Мы — я, Васильева, Армен Джигарханян, Наташа Гундарева — стали пионерами антрепризы. Слава обо мне шла дурная. Выражение «Ты что, хочешь быть как Гаркалин?» стало нарицательным. Мы с Таней исколесили с представлениями много стран. Она в заграничных поездках всегда помогала выбирать подарки Кате. Тесно дружил с ее последним мужем Жорой Мартиросяном. Но когда они разошлись, я взял сторону Тани. Она обо мне заботилась. Всегда — в поезде, в самолете — доставала приготовленные дома бутерброды и кормила меня. Не давала выпить лишнего. Сколько часов мы провели вместе в поездах, которые мчали нас на гастроли! Как любит говорить Васильева: «У Валеры есть слабое место — проводницы». Я их называл «дежурными».
Один раз мы ехали с Таней в каком-то страшном поезде. Стояла невыносимая жара. «Дежурная» с раскосыми глазами стояла у печи и все время подбрасывала туда уголь. Я устроил за ней слежку: как только она брала в руки лопату, выскакивал из купе и отбирал у нее это орудие пытки, страшно матерясь при этом. Отгонял, размахивая лопатой, от топки.

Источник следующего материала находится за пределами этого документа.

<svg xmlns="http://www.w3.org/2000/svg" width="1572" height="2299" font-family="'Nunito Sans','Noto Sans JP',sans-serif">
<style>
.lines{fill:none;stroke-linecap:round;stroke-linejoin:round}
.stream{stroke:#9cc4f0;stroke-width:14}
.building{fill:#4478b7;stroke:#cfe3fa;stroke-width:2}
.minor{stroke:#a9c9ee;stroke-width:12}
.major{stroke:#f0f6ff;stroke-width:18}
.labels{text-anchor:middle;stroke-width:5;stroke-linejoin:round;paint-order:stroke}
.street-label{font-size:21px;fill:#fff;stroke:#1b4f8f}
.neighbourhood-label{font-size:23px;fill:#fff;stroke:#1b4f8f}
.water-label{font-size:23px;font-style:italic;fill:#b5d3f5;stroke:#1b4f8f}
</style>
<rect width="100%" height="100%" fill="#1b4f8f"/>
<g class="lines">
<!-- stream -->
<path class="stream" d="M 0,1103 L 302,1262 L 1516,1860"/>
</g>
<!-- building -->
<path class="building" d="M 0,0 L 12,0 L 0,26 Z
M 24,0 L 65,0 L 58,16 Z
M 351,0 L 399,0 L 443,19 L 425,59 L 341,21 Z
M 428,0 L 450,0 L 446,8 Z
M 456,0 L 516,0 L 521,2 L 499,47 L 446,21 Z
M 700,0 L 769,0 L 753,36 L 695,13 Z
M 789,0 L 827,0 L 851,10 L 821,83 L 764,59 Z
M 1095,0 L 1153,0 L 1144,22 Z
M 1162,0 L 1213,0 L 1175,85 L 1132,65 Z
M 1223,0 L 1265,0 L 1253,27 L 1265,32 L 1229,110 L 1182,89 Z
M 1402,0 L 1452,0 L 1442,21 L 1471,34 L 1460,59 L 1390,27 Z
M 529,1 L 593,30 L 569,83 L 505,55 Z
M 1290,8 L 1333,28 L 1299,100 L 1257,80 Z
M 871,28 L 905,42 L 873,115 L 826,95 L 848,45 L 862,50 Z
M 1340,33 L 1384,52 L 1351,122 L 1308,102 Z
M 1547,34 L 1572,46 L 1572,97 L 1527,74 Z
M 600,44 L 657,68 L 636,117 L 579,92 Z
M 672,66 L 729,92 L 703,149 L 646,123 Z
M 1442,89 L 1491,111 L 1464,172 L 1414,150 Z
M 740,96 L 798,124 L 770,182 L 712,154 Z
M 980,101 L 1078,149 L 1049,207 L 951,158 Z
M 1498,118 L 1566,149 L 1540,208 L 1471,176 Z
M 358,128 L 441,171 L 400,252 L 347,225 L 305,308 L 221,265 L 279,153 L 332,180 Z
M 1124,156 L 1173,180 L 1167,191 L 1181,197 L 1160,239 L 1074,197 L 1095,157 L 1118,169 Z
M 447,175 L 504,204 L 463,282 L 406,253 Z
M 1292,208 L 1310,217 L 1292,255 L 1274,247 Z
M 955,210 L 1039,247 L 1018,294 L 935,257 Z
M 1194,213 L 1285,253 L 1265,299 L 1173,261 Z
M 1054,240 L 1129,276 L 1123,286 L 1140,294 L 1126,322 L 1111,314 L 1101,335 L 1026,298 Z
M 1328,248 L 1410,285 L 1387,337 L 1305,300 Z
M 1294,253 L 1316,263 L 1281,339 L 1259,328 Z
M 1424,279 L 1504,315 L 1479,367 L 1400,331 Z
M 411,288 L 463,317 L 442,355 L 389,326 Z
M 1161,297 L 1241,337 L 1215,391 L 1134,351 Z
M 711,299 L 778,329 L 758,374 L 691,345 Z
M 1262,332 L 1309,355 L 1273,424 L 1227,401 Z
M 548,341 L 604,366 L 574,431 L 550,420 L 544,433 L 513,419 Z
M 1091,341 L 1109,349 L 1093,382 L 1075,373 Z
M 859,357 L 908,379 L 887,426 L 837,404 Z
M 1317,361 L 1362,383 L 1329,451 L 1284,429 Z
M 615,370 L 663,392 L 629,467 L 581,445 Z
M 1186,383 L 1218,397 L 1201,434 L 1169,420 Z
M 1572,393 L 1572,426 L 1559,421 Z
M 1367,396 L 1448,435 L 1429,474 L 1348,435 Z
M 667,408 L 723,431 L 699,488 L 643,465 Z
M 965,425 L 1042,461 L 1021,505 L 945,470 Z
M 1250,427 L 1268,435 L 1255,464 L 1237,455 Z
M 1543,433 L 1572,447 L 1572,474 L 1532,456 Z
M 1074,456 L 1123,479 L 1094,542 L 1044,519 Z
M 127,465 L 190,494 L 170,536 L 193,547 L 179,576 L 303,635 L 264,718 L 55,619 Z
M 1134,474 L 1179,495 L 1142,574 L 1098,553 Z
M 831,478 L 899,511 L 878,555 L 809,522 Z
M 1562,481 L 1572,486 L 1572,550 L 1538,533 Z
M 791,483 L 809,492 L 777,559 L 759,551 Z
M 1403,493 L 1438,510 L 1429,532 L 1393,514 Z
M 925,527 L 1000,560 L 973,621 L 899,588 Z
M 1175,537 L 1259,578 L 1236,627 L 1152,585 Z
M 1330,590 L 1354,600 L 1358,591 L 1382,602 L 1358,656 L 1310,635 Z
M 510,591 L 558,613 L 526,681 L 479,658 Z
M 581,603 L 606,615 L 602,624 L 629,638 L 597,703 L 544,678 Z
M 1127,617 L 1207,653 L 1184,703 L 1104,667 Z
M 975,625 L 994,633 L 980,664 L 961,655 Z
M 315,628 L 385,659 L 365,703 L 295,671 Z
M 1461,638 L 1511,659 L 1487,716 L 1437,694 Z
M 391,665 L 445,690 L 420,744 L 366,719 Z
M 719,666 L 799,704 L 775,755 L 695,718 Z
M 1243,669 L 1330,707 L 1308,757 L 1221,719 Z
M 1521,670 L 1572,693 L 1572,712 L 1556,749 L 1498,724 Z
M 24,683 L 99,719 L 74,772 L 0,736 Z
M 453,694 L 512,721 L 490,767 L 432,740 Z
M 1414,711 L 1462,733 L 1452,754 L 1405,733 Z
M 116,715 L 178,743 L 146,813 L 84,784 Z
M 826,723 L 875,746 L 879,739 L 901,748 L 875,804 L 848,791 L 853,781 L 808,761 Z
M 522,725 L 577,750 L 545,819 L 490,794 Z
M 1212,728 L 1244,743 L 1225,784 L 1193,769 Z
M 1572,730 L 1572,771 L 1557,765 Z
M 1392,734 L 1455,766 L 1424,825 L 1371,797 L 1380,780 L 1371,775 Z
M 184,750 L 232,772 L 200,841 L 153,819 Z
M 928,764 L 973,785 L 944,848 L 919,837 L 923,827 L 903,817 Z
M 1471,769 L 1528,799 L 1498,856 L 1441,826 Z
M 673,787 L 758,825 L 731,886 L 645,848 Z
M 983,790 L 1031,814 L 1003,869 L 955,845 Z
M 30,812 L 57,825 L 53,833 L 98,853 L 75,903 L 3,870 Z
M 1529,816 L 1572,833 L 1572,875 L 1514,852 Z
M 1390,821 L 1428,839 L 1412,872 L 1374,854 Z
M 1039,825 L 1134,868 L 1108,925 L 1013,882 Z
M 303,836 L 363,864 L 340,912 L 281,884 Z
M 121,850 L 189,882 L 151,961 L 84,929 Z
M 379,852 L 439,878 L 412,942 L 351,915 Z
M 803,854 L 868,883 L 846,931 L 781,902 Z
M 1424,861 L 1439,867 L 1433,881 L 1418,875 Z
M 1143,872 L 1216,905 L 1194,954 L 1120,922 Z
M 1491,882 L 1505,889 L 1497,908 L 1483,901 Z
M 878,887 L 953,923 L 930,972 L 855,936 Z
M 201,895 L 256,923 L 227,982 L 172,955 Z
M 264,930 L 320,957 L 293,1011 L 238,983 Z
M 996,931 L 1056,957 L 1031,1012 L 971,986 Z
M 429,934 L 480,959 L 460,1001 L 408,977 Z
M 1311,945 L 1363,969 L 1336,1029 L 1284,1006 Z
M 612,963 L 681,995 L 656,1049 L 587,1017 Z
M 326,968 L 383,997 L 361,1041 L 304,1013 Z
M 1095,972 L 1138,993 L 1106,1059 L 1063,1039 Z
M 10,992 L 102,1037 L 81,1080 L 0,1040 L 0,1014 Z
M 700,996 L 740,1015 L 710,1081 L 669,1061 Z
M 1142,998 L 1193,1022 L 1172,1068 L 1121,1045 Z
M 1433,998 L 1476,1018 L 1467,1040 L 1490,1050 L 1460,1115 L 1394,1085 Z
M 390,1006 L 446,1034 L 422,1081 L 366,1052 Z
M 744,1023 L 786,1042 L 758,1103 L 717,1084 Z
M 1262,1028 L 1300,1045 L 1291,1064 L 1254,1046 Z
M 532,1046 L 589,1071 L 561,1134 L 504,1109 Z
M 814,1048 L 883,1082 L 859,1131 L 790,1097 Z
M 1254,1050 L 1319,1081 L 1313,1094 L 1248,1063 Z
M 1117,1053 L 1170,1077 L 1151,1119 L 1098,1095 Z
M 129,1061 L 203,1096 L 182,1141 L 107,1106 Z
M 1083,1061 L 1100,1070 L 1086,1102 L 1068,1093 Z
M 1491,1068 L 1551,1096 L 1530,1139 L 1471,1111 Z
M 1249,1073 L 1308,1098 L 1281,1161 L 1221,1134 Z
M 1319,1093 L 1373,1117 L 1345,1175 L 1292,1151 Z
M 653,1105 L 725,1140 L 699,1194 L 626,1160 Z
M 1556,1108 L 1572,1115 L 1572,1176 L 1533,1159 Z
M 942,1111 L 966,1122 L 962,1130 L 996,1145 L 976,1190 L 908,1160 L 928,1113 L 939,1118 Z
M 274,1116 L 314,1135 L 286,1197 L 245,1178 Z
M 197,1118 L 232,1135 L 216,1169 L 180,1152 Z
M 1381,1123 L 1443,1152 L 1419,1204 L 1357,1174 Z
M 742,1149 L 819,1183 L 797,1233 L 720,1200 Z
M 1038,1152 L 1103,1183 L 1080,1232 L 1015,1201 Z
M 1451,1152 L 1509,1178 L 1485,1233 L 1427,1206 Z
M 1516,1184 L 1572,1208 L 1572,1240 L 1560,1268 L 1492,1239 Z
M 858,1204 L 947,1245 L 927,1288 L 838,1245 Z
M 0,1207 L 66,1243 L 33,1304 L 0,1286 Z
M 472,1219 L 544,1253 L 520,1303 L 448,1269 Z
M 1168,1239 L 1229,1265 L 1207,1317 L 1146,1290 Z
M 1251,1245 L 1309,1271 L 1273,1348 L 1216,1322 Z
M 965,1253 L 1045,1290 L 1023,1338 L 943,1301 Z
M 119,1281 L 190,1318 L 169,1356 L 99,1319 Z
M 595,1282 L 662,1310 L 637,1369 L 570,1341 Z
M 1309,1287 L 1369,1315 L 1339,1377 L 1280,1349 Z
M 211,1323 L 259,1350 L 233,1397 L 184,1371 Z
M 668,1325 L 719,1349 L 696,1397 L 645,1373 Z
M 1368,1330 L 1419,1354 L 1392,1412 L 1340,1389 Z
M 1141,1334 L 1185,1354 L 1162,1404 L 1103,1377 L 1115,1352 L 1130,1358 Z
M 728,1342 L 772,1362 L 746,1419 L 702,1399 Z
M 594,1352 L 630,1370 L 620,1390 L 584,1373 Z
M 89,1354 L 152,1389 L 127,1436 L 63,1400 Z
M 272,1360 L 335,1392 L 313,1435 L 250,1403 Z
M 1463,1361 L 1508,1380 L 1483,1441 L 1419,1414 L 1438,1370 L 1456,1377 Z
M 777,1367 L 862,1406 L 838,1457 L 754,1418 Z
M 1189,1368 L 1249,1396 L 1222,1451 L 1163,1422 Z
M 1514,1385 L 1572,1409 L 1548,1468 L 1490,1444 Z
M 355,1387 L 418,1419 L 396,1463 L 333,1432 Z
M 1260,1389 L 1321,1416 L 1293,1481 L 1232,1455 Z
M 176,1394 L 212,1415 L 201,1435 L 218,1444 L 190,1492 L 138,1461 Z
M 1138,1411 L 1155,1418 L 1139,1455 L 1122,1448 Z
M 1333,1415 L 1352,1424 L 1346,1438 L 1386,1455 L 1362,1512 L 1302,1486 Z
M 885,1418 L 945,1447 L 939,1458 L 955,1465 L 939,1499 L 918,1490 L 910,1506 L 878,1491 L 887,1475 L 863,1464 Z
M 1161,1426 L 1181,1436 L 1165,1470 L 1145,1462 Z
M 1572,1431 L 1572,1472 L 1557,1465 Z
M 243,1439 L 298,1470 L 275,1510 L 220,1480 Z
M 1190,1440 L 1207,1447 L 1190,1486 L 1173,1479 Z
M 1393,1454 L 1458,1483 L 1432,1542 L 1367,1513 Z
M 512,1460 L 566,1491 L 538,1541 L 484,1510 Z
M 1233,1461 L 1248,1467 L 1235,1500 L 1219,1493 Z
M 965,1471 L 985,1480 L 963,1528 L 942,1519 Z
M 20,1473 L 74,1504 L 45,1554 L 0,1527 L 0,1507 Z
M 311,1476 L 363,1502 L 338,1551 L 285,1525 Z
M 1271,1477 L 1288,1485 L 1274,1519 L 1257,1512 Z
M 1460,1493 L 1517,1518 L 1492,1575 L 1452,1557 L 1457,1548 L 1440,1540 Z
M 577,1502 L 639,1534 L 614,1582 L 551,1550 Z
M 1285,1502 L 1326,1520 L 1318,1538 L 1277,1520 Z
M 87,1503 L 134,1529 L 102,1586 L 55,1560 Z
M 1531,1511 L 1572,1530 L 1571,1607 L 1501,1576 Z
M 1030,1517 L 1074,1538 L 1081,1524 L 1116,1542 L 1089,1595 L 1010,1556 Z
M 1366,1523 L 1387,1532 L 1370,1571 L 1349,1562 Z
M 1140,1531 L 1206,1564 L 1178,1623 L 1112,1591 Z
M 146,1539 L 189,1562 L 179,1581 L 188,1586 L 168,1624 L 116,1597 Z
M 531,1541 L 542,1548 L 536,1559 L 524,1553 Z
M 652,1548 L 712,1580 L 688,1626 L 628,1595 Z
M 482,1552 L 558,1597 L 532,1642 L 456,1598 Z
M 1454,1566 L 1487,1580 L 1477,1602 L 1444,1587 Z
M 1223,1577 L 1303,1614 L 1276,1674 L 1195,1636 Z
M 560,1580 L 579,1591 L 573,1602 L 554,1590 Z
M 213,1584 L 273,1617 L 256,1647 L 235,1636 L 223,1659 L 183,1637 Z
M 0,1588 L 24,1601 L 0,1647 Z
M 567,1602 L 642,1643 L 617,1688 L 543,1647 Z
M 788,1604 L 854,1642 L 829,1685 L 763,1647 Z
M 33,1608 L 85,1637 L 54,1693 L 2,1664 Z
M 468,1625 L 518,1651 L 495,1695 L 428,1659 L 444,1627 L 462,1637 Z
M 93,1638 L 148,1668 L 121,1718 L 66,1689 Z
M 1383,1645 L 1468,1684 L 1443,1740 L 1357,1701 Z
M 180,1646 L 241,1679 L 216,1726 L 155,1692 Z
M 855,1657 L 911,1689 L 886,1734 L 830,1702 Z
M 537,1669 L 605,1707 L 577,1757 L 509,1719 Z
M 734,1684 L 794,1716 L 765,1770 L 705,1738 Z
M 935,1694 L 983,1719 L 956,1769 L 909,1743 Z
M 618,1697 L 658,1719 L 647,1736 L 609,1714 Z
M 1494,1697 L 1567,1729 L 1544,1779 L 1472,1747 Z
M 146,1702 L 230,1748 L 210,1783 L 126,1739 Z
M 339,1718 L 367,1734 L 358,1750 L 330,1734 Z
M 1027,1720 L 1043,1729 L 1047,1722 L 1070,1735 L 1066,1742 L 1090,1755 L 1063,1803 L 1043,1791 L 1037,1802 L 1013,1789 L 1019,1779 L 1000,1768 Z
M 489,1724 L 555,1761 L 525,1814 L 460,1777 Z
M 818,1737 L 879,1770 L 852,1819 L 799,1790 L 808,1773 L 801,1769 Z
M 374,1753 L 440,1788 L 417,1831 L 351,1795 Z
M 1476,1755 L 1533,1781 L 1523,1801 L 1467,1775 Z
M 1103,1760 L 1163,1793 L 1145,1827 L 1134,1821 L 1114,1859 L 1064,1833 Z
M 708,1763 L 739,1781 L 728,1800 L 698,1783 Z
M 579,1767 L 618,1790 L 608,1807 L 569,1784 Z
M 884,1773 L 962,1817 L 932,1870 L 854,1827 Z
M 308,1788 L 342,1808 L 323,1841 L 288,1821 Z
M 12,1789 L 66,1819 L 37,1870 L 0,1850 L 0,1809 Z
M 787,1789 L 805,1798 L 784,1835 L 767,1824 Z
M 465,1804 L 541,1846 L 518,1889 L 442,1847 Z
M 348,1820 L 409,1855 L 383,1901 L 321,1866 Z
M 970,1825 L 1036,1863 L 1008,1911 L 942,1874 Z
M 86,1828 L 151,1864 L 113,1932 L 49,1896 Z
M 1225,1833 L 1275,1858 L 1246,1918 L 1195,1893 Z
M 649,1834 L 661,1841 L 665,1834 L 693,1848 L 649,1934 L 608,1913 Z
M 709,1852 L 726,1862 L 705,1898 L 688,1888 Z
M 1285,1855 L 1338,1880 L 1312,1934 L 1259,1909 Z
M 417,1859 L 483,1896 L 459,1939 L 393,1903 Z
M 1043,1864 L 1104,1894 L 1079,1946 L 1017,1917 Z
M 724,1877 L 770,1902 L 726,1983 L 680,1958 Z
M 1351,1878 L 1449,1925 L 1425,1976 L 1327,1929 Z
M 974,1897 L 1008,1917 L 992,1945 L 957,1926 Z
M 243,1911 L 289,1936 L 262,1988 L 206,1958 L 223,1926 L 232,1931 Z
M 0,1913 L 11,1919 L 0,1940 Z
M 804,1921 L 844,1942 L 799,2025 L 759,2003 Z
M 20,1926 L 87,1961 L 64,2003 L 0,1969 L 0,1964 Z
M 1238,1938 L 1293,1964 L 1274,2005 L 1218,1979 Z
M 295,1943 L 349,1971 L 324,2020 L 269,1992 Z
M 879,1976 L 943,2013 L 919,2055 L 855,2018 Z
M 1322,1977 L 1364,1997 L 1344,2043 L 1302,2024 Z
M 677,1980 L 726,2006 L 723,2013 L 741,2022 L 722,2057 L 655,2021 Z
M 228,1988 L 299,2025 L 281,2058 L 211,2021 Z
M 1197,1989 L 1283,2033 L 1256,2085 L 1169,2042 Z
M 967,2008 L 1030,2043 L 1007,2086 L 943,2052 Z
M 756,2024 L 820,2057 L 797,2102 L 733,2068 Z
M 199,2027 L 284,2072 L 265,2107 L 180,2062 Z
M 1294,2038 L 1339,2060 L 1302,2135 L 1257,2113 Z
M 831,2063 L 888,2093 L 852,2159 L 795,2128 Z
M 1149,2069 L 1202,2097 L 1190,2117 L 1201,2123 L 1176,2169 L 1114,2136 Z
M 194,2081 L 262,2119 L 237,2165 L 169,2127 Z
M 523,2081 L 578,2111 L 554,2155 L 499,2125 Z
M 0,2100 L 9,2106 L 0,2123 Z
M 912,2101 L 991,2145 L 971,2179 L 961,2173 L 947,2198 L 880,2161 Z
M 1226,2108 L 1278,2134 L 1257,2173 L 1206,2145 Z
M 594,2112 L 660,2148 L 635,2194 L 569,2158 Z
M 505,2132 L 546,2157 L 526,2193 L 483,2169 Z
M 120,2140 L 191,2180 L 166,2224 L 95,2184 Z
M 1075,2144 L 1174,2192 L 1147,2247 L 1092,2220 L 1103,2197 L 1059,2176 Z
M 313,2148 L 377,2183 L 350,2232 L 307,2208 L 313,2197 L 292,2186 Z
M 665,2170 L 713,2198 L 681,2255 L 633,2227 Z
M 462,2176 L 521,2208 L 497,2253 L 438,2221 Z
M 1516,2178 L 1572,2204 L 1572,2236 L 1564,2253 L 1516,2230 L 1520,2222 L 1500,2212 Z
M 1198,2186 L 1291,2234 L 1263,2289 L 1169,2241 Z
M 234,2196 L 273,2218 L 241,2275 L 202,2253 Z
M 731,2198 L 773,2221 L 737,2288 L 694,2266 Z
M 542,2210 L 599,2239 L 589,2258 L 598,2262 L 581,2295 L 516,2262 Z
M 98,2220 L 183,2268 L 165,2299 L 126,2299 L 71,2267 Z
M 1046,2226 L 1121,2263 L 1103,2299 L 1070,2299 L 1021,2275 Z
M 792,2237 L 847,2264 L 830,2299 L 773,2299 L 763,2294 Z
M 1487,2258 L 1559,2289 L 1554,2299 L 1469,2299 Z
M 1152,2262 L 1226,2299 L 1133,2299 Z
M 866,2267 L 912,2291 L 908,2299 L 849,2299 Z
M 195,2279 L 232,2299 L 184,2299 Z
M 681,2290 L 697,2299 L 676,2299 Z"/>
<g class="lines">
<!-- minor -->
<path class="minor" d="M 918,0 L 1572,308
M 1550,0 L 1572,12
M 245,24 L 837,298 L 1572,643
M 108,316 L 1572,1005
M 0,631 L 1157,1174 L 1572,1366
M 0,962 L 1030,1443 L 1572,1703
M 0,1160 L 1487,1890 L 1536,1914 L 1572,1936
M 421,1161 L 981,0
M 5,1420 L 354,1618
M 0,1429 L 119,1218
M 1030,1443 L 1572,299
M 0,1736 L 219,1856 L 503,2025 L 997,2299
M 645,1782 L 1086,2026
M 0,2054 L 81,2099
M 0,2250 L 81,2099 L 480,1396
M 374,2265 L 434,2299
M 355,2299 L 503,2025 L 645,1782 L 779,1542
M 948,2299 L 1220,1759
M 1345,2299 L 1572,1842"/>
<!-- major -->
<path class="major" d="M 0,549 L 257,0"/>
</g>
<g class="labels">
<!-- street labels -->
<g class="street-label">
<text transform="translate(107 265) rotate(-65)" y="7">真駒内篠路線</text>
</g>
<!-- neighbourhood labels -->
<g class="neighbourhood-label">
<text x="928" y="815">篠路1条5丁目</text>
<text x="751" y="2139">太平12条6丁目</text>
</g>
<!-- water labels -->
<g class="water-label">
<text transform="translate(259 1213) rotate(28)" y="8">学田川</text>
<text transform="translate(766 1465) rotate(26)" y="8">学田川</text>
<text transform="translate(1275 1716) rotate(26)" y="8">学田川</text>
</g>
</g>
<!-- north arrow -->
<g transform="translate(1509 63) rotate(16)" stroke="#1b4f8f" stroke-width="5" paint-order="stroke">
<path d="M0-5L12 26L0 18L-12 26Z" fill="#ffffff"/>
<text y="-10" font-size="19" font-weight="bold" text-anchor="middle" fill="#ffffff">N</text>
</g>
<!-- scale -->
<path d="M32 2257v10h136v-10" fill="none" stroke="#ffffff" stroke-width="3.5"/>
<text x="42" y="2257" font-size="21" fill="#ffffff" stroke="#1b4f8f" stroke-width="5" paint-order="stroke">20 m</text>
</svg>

Помню, однажды мы с Васильевой играли антрепризный спектакль в северном городишке. День милиции, в зале сидели пьяные милиционеры и их нетрезвые жены. Одна зрительница, шатаясь, ходила перед сценой и громко звала мужа: «Вань! Вань, ты где?» В зале стоял шум, там шла своя жизнь. На нас, артистов, никто не обращал внимания. Таня возмущенно шептала:
— Какой кошмар! Сейчас уйду со сцены!
Я ее успокаивал:
— Нам надо доиграть, перестань...
В 1994-м мне прислали сценарий со странным названием «Ширли-мырли». Начались пробы на главную роль. В процессе узнал, что режиссер Владимир Меньшов пробовал на Васю Кроликова чуть ли не всех молодых артистов страны, даже себя. Долго мучили, все никак не утверждали. Меньшов и во время работы, казалось, был недоволен моей игрой. Как ни посмотрю на него после съемок сцены, он все глаза прячет. Это обижало, я нервничал, Катя успокаивала: «Думаешь, что неподражаемый? Тебе безумно повезло, ты попал в компанию с великими актерами. Учись у них».
Однако я все никак не мог успокоиться. Как-то в гримерке пожаловался Инне Чуриковой:
— Меньшов меня не любит, наверное, уйду из картины.
Она вдруг резко прервала мои стенания:
— Что ты слюни на кулак наматываешь? Прямо сейчас подойди и скажи ему в лицо все, что думаешь, как мужчина мужчине!